We observed higher compliance decay with PCV compared with VCV at 5 cm H20 PEEP. However, the compliance values at end were not significantly different from the ones observed during VCV. Furthermore, we found insignificant difference in PaC02 and Pa02 between PCV and VCV which indicates decreased alveolar recruitment with VCV than PCV mode. The compliance improvement by PEEP 5 cm H20 during PCV was likely due to the decelerated flow waveform typical of PCV, [2124]. Since VT values were comparable, this finding accounts for a dead-space reduction. Mechanical ventilation with inspiratory flow deceleration reduces dead-space fraction compared with constant flow inflation [2425] thanks to an improved distribution of inspired gas [26]. In addition, rapid alveolar inflation produces longer residence time of inspired gas. This enhances intrapulmonary gas mixing [27] and improves C02 exchange [28].

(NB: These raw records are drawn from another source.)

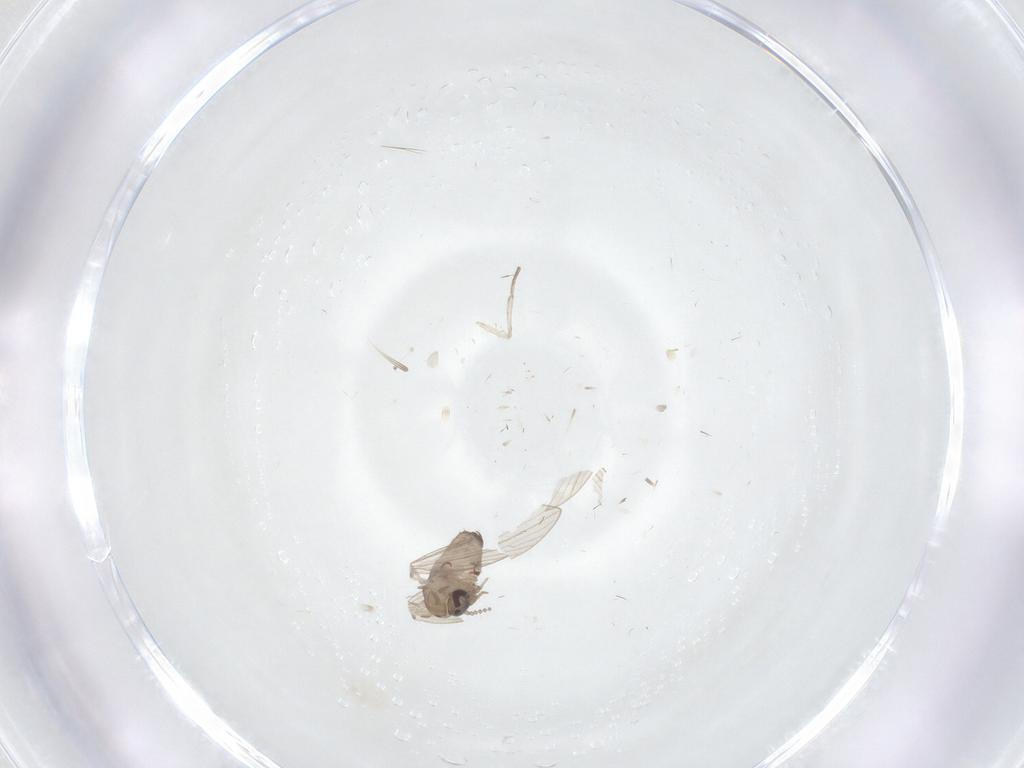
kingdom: Animalia
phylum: Arthropoda
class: Insecta
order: Diptera
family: Psychodidae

At PEEP lower than 15 cm H20, however, the VT decay offsets the advantage of a lower dead-space fraction, resulting in comparable alveolar ventilations.
Conclusions
In ALI patients ventilated with relatively low VT, we observed compliance decay in time that was prevented by a 15 cm H20 PEEP level. Progressive compliance loss during mechanical ventilation is the result of ventilatory strategies that allow the development of atelectasis. Experimental evidence suggests, however, that alveolar instability worsens lung injury. Therefore, ventilatory patterns focused on lung volume recruitment are recommended as a safer choice. In our patients, a relatively high PEEP level (15 cm H20) was required to prevent the compliance decay. The problem is left open of whether the advantages achieved by optimizing PEEP in such way could balance the potential risks of higher airway pressures. We have no direct indications about the clinical relevance of the relatively minor changes observed in the present study.